---- Dataset records

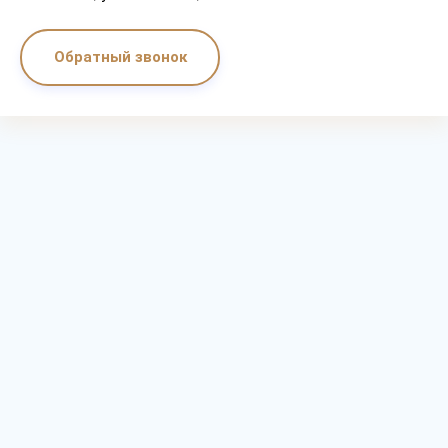
Обратный звонок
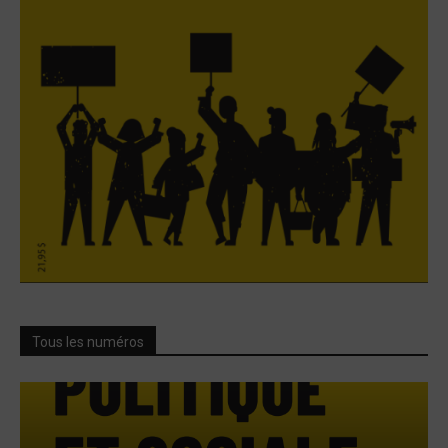
Tous les numéros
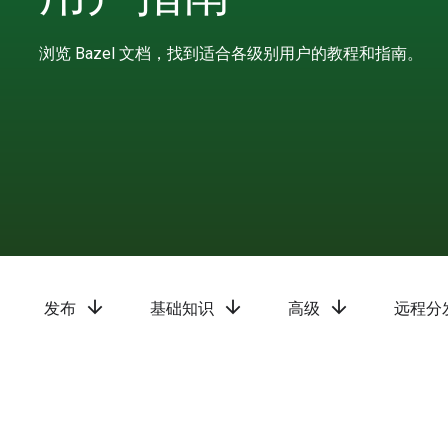
浏览 Bazel 文档，找到适合各级别用户的教程和指南。
arrow_downward
arrow_downward
arrow_downward
发布
基础知识
高级
远程分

--------

**Exercise**
Could you write out only the lines of the listing above from the one that contains "浏览 Bazel 文档，找到适合各级别用户的教程和指南。" through its final line, exactly and inclusive?

**Exercise output**
浏览 Bazel 文档，找到适合各级别用户的教程和指南。
arrow_downward
arrow_downward
arrow_downward
发布
基础知识
高级
远程分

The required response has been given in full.